Are you even trying to keep him alive?
My 17 year old son made his bed this morning so I texted him to make sure he was ok and not on drugs or something because as a parent you’re supposed to watch out for sudden, unusual behavior in your teens.
if you haven’t yet today pleaseeeee make sure you get in your hours and hours of screen time. you are your phone’s entire life. it misses you ♥️♥️🫶🏼🫶🏼 always remember this
My favourite machine at the gym is the television.
Boss asked if I was ready for more responsibility. I’m eating around a sticker on an apple cause I’m too lazy to peel it off so I guess no.
A thief has come into my home, and taken all but one of my sticks of mozzarella cheese. Everyone, lock your doors!
If you love Batman, let him go, because Batman Returns.
The cable company told me they would send a guy out and I need to be home between the hours of 1pm and 2014.
TOASTER OVEN: Do you really need another Hot Pocket?
ME: You shut your mouth
TO: If I shut my mouth will you stop putting Hot Pockets in it
Sorry I dropped you during the trust fall, I was going through your wallet.

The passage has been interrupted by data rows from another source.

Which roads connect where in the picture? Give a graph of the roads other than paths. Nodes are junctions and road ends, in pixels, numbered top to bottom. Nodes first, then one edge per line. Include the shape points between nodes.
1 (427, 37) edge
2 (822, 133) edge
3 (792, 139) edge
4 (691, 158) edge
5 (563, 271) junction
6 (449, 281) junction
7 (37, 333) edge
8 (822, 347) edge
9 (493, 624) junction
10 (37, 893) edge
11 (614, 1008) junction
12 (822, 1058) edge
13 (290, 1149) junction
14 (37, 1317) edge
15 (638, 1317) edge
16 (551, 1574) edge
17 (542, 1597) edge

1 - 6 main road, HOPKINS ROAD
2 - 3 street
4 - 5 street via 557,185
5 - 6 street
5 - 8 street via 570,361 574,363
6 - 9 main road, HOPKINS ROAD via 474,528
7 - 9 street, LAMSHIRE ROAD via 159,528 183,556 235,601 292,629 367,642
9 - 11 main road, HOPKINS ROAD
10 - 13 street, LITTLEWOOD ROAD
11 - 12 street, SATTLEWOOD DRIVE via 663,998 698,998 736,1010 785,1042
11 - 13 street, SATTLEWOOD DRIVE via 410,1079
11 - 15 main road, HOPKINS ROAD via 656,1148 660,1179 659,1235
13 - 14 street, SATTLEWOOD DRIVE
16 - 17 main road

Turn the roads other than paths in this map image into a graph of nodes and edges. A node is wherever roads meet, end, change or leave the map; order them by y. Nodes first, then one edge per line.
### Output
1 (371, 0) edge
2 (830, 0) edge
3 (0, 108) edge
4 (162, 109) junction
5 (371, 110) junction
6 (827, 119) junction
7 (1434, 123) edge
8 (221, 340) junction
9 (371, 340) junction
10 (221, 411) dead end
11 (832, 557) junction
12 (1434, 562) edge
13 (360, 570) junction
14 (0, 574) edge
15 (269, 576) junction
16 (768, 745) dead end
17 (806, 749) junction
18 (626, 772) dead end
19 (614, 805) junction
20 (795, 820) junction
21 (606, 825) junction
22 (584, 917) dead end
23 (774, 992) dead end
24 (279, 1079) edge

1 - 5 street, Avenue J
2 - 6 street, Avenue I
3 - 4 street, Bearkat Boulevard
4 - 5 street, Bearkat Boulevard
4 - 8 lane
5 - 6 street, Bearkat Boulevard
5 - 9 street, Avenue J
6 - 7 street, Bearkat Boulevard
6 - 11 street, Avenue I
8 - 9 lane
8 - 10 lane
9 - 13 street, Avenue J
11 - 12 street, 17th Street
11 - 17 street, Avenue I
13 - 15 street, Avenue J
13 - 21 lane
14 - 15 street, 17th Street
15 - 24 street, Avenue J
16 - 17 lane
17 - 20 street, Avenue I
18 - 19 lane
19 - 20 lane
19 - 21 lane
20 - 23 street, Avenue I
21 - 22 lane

Caught the neighbor kid teasing my dog, so his mom told me to yell at him any time I like.
I had a bad day, I’m gonna go see if he’s home.
outlook: I’m the most powerful office tool ever made. I can search every email you’ve ever received and keep track of the meetings you have six months from now
me: I would like to still view an attachment after someone replies to the email
outlook: [confused hissing]
“Can we stop for a second? I forgot everyone’s names again.” – me, if I was a character on Game of Thrones
What has 15 actors, 4 settings, 2 writers and 1 plot line?
632 Hallmark Christmas movies.
As a child I thought that growing up I’d be challenged to rap battles way more often than has actually happened.
Don’t ever mistake me for someone who hasn’t flirted with danger. I’ve got bitten by a Penguin. Twice.